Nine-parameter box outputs
◆ ◆ ◆ ◆

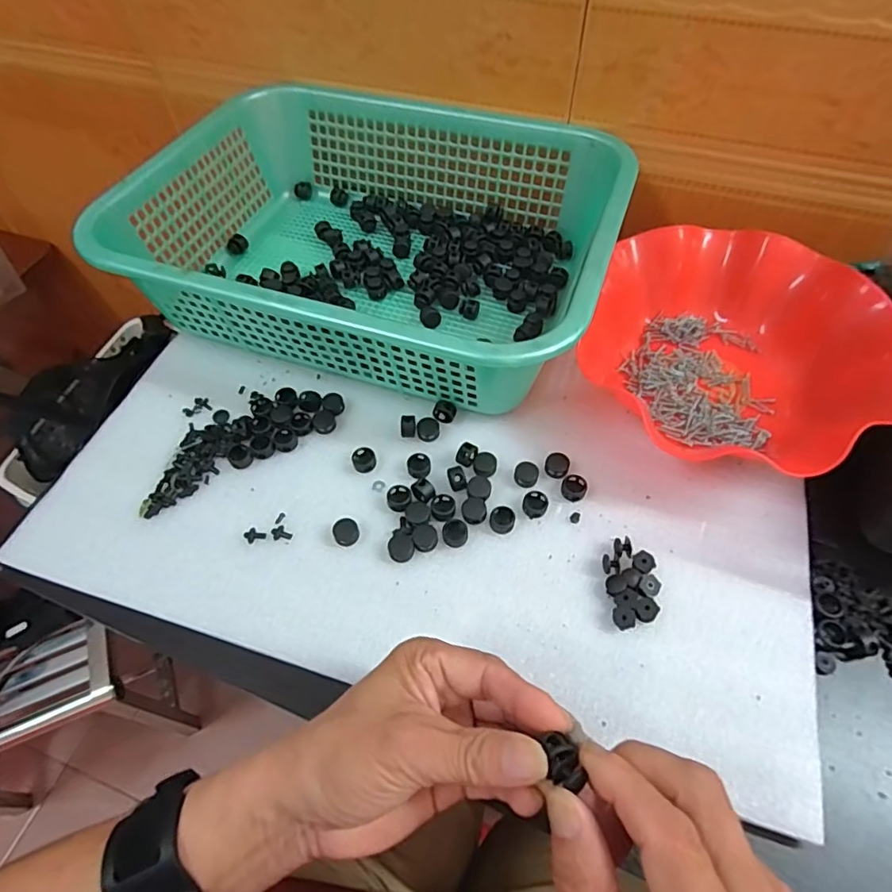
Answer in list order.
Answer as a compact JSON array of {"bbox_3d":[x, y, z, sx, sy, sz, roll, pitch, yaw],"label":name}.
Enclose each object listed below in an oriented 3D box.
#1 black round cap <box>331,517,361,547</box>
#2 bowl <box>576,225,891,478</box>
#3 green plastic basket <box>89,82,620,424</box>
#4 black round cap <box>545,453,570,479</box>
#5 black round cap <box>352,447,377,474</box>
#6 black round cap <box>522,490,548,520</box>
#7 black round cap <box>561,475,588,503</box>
[{"bbox_3d":[-0.068,0.059,0.379,0.017,0.010,0.017,-1,57,2],"label":"black round cap"},{"bbox_3d":[0.217,-0.083,0.420,0.210,0.065,0.204,29,63,19],"label":"bowl"},{"bbox_3d":[-0.056,-0.182,0.481,0.378,0.123,0.291,16,59,12],"label":"green plastic basket"},{"bbox_3d":[0.080,0.014,0.400,0.016,0.007,0.019,18,60,14],"label":"black round cap"},{"bbox_3d":[-0.060,0.010,0.408,0.017,0.007,0.020,-24,59,-13],"label":"black round cap"},{"bbox_3d":[0.062,0.040,0.387,0.017,0.006,0.019,27,62,18],"label":"black round cap"},{"bbox_3d":[0.090,0.029,0.390,0.017,0.007,0.018,-1,57,2],"label":"black round cap"}]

◆ ◆ ◆ ◆

(Assigned task) Give back every record above word for word; the pictures have no place in it.

(Result for this task)
Answer in list order.
Answer as a compact JSON array of {"bbox_3d":[x, y, z, sx, sy, sz, roll, pitch, yaw],"label":name}.
Enclose each object listed below in an oriented 3D box.
#1 black round cap <box>331,517,361,547</box>
#2 bowl <box>576,225,891,478</box>
#3 green plastic basket <box>89,82,620,424</box>
#4 black round cap <box>545,453,570,479</box>
#5 black round cap <box>352,447,377,474</box>
#6 black round cap <box>522,490,548,520</box>
#7 black round cap <box>561,475,588,503</box>
[{"bbox_3d":[-0.068,0.059,0.379,0.017,0.010,0.017,-1,57,2],"label":"black round cap"},{"bbox_3d":[0.217,-0.083,0.420,0.210,0.065,0.204,29,63,19],"label":"bowl"},{"bbox_3d":[-0.056,-0.182,0.481,0.378,0.123,0.291,16,59,12],"label":"green plastic basket"},{"bbox_3d":[0.080,0.014,0.400,0.016,0.007,0.019,18,60,14],"label":"black round cap"},{"bbox_3d":[-0.060,0.010,0.408,0.017,0.007,0.020,-24,59,-13],"label":"black round cap"},{"bbox_3d":[0.062,0.040,0.387,0.017,0.006,0.019,27,62,18],"label":"black round cap"},{"bbox_3d":[0.090,0.029,0.390,0.017,0.007,0.018,-1,57,2],"label":"black round cap"}]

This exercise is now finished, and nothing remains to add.